=== WHAT THE EXERCISE ASKS ===
Update the rows below by changing "Nuestras marcas" to "Nuestros productos" and leaving every other word as it is.

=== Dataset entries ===
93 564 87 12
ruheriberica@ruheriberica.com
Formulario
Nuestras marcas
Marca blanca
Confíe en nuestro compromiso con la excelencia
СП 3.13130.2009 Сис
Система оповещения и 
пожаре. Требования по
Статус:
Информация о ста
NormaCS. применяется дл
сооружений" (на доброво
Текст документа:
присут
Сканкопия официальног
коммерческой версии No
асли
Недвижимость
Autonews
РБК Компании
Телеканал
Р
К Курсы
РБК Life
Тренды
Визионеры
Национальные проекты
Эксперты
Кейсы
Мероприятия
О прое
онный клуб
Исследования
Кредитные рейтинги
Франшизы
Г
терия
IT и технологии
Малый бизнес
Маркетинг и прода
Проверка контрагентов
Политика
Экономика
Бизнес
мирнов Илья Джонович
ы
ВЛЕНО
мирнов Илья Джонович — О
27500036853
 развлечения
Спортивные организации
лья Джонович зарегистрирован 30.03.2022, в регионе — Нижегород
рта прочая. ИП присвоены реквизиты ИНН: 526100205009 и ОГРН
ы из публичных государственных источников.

=== TASK OUTPUT ===
93 564 87 12
ruheriberica@ruheriberica.com
Formulario
Nuestros productos
Marca blanca
Confíe en nuestro compromiso con la excelencia
СП 3.13130.2009 Сис
Система оповещения и 
пожаре. Требования по
Статус:
Информация о ста
NormaCS. применяется дл
сооружений" (на доброво
Текст документа:
присут
Сканкопия официальног
коммерческой версии No
асли
Недвижимость
Autonews
РБК Компании
Телеканал
Р
К Курсы
РБК Life
Тренды
Визионеры
Национальные проекты
Эксперты
Кейсы
Мероприятия
О прое
онный клуб
Исследования
Кредитные рейтинги
Франшизы
Г
терия
IT и технологии
Малый бизнес
Маркетинг и прода
Проверка контрагентов
Политика
Экономика
Бизнес
мирнов Илья Джонович
ы
ВЛЕНО
мирнов Илья Джонович — О
27500036853
 развлечения
Спортивные организации
лья Джонович зарегистрирован 30.03.2022, в регионе — Нижегород
рта прочая. ИП присвоены реквизиты ИНН: 526100205009 и ОГРН
ы из публичных государственных источников.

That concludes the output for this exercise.